How do you solve calorimetry problems?

[flyingpig]

Homework Statement

A 125-g stainless steel ball bearing at 545C⁰ (steel has a specific heat capacity of 0.50J g⁻¹C⁻¹) is dropped into 80mL of water at 27.5C⁰ in an open Styrofoam cup. As a result, the water is brought to a boil when the temperature reaches 100.0C⁰.

What mass of water vaporizes while the boiling continues? (∆H⁰vap = 40.6kJ/mol H₂O)

The Attempt at a Solution

m_w = -\frac{m_s c_s (100 - 545)}{c_w (100 - 27.5)}

I got 91.7g, but it is wrong

 

[gneill]

I don't see the original mass of the water in your expression, nor where you've accounted for the heat required vaporize at least some of it. Further, since there are only 80 grams of water to begin with (water has a density of 1 gram per mL), it's a miracle that you've managed to evaporate nearly 92 grams of the stuff!

 

[flyingpig]

There is no original mass, this is all I have been given.

 

[gneill]

There is no original mass, this is all I have been given.

"...is dropped into 80mL of water..."

 

[flyingpig]

80g? 1g/mL? What does that have to do with the heat though?

 

[flyingpig]

91.7g - 80g = 11.7g?

 

[gneill]

Yer spitballing.
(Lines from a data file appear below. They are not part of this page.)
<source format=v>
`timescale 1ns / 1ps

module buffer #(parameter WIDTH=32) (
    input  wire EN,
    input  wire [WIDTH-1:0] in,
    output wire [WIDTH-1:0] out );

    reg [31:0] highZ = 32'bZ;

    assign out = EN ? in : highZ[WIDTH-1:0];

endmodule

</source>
Work though the problem one step at a time.

The steel ball is dropped into the water. No boiling can take place until all the water reaches the boiling point. How much heat does that take? Where does that heat come from?

 

[flyingpig]

Q = (80g)(4.18)(100-27.5) = 24.244J?

What do I do now?

 

[gneill]

Okay, your method's correct but you've lost some orders of magnitude. Check your units. Once you've fixed it...

Where did that heat to raise the temperature of the water come from? What's the new temperature of the source?

 

[flyingpig]

(80g)(4.18J/g C)(100-27.5) = 24.244J? They look fine to me

The heat comes from the ball, the new temperature is 545C.

 

[gneill]

(80g)(4.18J/g C)(100-27.5) = 24.244J? They look fine to me

The heat comes from the ball, the new temperature is 545C.
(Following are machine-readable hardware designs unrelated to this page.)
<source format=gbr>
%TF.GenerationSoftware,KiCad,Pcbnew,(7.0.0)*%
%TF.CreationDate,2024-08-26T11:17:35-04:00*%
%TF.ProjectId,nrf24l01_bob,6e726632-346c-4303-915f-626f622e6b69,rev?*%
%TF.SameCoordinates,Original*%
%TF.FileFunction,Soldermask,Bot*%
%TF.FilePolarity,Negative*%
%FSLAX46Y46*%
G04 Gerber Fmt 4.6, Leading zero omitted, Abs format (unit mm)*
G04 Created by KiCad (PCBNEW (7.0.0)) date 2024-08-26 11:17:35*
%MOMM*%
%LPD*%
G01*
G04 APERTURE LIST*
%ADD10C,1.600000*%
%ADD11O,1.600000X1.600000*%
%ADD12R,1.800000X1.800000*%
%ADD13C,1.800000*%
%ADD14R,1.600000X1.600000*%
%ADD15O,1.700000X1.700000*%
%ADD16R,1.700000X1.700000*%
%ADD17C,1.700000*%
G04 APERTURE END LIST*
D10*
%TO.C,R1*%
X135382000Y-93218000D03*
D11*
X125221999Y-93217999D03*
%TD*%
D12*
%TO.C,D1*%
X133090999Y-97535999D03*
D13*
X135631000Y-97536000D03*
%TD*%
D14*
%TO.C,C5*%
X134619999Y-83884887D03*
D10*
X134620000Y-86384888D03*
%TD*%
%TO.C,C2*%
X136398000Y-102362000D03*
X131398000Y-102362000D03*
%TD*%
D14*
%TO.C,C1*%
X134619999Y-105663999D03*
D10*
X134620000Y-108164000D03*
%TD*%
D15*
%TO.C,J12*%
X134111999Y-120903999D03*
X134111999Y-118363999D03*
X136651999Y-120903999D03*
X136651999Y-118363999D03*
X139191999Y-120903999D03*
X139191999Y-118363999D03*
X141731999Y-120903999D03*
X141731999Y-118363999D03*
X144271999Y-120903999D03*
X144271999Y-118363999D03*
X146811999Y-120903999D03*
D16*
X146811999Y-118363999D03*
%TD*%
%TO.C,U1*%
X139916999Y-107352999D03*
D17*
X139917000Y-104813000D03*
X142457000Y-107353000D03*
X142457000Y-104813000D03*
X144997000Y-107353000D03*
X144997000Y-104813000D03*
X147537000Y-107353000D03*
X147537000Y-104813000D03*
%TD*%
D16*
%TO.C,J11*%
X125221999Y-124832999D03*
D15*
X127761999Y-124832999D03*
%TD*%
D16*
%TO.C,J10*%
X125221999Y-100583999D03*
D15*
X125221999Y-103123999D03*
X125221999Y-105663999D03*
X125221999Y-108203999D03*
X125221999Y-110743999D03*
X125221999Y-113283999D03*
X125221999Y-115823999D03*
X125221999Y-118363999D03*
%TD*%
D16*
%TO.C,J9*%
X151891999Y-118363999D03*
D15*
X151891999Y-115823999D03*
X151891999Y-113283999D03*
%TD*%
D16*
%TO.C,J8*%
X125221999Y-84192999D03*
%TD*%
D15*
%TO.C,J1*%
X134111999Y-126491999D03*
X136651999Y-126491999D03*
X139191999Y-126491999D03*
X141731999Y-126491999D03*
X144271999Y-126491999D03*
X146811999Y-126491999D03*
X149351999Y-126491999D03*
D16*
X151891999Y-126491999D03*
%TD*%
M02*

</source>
So, 80 x 4.18 x 72.5 = 24.2? Must be the "new math"!

And 545C was the original temperature of the steel ball.

 

[flyingpig]

*24244J, my calculator put a comma...

*100 degrees, when they reached that temperature is the new temperature.

 

[gneill]

*24244J, my calculator put a comma...

That's better!

*100 degrees, when they reached that temperature is the new temperature.

Okay, we can work it that way. I was going to suggest calculating the new temperature of the steel ball once the water had reached 100C and before any water had started turning to steam. But we can skip over that step and account for it later. Everything must be accounted for in the end!

IF we assume that there will be some water left after the steel ball reaches 100C and the boiling stops, how much heat in total will come from the steel ball and go into water?

 

[flyingpig]

Q = (125g)(0.5)(100-545) = -27812.5J

 

[gneill]

Q = (125g)(0.5)(100-545) = -27812.5J

Okay. That's the total amount of heat available from the steel ball to work its magic on the water from start to finish.

Some of that capital has already been spent on raising the temperature of the water to 100C. What's remaining to turn water to steam?

 

[flyingpig]

My breathe...? I don't know.

 

[gneill]

You've calculated the total heat available from the steel ball. You've calculated the amount of heat it took to raise the water temperature to 100C. What's left of the heat available?

 

[flyingpig]

24244J + -27812.5J = 3568J

The excess heat

40.6kJ/mol H₂O x (80g/18g/mol) = 180444J

Now I am stuck again...

 

[gneill]

Why are you assuming that all the water will be turned to steam?

First convert the ∆H from kJ/mol to kJ/g without worrying about the amount of water involved; get that value first.

 

[flyingpig]

40.6kJ/mol / 18g/mol = 2.25kJ/g

 

[gneill]

Excellent. Now, your energy budget remaining is a paltry 3568 J. You have 3568 Joules available to convert water to steam at a going rate of 2.25 kJ per gram of water converted. How many grams can you afford to convert?

 

[flyingpig]

3568J/2.25kJ/g = 1.585g? Did I get it right!?

 

[flyingpig]

Nope I am right! (well you are right...)

 

[gneill]

3568J/2.25kJ/g = 1.585g? Did I get it right!?

You have reached your destination. Now see if you can repeat the process without looking at these notes!

Working these problems is a matter of keeping track of where the energy is, where it's going, how much is available, and how much required to accomplish the various "steps" (like raising or lowering temperatures to specific points where phase changes occur). It's a lot like being an accountant, where the currency is heat.